La Libye rendait hommage jeudi à l'ambassadeur Chris Stevens et aux trois autres Américains tués dans l'attaque contre le consulat des États-Unis à Benghazi (est), où les habitants se préparaient à manifester vendredi contre l'extrémisme et les milices armées.        

À Tripoli, les autorités organisent jeudi une « Cérémonie d'éloges funèbres » pour les quatre Américains, à laquelle devraient participer les plus hauts responsables du pays ainsi que les représentants des missions diplomatiques accrédités à Tripoli, selon une source gouvernementale libyenne.

Arrivé en début d'après-midi à Tripoli, le secrétaire d'État adjoint américain William Burns représentera Washington à cette cérémonie qui devait débuter à 18 h (midi, heurede Montréal) aux Palais des hôtes, au centre de Tripoli.

Chris Stevens et trois autres Américains ont été tués le 11 septembre dans l'attaque du consulat de Benghazi, attribuée dans un premier temps à des manifestants en colère contre le film islamophobe L'Innocence des musulmans, une production amateur à petit budget réalisée aux États-Unis.

Mais des responsables libyens et américains n'ont pas écarté l'hypothèse d'une attaque planifiée, voire d'une implication du réseau Al-Qaïda, multipliant les déclarations parfois contradictoires.

Mercredi soir, le patron de la lutte antiterroriste des États-Unis, Matthew Olsen, a qualifié l'attaque de « terroriste », mais estimé qu'elle avait été menée « de manière opportuniste ».

À Benghazi, bastion de la révolution qui a renversé le régime de Mouammar Kadhafi en 2011, une grande partie de la population dénonçait l'attaque et rendait hommage à M. Stevens, l'un des premiers diplomates à se rendre dans la ville quand elle était encore sous la menace des forces pro-Kadhafi.

La porte du consulat américain à Benghazi, ravagé par l'attaque, a été ornée de guirlandes, de fleurs et de pancartes condamnant l'attaque et rendant hommage à M. Stevens.
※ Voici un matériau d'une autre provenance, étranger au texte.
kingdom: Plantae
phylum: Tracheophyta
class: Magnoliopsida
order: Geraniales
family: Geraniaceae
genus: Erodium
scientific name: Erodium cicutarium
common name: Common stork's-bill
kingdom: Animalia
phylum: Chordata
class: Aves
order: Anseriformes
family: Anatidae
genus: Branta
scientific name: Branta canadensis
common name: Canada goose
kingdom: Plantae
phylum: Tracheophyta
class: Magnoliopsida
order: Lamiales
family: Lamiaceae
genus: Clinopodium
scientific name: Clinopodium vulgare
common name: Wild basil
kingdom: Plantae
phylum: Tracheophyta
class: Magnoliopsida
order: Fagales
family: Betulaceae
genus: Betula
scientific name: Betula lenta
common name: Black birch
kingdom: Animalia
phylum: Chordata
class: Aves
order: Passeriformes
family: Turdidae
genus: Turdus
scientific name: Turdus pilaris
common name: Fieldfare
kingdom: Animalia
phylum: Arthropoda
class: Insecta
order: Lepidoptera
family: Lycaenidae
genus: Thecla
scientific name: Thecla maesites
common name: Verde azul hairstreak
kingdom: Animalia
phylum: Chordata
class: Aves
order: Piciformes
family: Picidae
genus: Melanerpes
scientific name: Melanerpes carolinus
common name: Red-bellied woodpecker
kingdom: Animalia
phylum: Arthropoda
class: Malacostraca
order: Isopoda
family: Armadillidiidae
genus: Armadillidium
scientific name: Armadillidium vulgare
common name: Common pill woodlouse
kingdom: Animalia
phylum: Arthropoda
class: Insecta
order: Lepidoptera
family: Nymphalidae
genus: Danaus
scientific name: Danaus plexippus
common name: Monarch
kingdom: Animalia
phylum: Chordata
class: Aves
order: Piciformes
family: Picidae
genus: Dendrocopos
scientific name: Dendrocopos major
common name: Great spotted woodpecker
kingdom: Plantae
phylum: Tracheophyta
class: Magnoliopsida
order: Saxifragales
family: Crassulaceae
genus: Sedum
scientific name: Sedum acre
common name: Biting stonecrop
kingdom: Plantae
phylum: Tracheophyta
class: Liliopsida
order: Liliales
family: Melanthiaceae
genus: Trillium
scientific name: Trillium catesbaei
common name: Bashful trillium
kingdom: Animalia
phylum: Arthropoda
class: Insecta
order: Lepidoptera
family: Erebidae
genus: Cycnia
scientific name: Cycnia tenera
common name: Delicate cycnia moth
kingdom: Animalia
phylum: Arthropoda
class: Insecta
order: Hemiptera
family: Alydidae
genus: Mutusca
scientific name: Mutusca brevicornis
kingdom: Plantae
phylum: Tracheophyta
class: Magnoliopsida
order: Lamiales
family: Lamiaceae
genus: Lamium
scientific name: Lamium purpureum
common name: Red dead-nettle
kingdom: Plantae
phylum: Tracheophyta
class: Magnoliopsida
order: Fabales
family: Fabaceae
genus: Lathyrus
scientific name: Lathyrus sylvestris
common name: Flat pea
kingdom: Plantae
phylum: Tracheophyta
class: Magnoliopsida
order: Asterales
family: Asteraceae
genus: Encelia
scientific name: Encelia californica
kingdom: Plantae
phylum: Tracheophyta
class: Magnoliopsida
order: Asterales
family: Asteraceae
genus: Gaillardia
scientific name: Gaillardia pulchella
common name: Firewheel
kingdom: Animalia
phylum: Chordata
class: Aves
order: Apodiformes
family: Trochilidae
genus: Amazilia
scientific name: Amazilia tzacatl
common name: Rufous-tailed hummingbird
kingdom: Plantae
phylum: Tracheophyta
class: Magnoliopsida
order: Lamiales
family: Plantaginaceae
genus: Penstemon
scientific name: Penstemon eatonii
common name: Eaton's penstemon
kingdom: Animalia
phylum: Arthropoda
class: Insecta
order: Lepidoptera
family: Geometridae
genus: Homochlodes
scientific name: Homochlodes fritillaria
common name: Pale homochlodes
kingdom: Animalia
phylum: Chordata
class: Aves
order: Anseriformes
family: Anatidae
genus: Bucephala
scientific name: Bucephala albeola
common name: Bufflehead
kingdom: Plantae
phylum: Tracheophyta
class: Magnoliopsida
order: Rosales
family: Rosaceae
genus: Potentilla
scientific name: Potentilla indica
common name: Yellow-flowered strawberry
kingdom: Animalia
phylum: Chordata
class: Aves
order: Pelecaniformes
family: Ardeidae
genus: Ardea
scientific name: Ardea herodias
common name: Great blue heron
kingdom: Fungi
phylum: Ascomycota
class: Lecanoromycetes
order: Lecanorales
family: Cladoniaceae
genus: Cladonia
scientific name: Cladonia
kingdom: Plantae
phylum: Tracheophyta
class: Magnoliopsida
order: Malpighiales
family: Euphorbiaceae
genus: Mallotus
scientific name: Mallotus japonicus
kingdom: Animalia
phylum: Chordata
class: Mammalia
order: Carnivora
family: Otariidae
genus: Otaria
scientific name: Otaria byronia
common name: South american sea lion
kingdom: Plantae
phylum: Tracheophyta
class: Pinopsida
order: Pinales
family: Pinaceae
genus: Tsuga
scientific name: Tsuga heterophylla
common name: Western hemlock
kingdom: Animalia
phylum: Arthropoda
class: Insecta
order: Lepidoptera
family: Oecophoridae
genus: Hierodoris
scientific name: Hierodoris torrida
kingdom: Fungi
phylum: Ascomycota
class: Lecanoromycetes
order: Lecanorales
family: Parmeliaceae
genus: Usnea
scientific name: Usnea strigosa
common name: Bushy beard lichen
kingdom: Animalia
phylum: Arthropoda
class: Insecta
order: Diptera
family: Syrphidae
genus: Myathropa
« Le sauvetage de Benghazi »

« Benghazi l'a aimé et il a aimé Benghazi », affirme Mohammed Ari, un gardien à l'hôtel Tibesti, toujours impressionné par l'ambassadeur qui apparaissait en short faisant son jogging durant les premières semaines de la révolution.

Cette habitude a également charmé les voisins du consulat, comme Ali Warfalli, qui affirme que l'ambassadeur ne manque jamais son jogging matinal ou une occasion de saluer les habitants du quartier.

L'attaque contre le consulat a illustré la montée en puissance de groupes islamistes radicaux en Libye, favorisée par l'instabilité dans le pays et le laisser-aller des nouvelles autorités, qui ont jusqu'à présent échoué à assoir leur autorité, en particulier sur les milices d'ex-rebelles lourdement armées.

Elle a aussi suscité l'exaspération de la population, surtout à Benghazi, théâtre ces derniers mois de plusieurs attaques contre des intérêts occidentaux et d'assassinats de responsables de la sécurité.

Pour exprimer leur colère, les habitants de la ville se préparaient à manifester vendredi pour « le sauvetage de Benghazi ». Les organisateurs entendent dénoncer l'extrémisme et la violence et exiger le remplacement des milices par une armée et une police chargées d'assurer la sécurité.

« Il se peut que, pour le moment, les gens considèrent Benghazi comme un lieu où frappe le terrorisme. Mais pas pour longtemps », a assuré Mohammed Abujaneh, un des organisateurs.

Mais selon des rumeurs circulant sur les réseaux sociaux, le groupe salafiste d'Ansar al-Charia, pointé du doigt par la population dans l'attaque du consulat, a appelé à une manifestation à la même heure et au même endroit pour défendre le prophète Mahomet, suscitant des craintes sur le déroulement pacifique du rassemblement.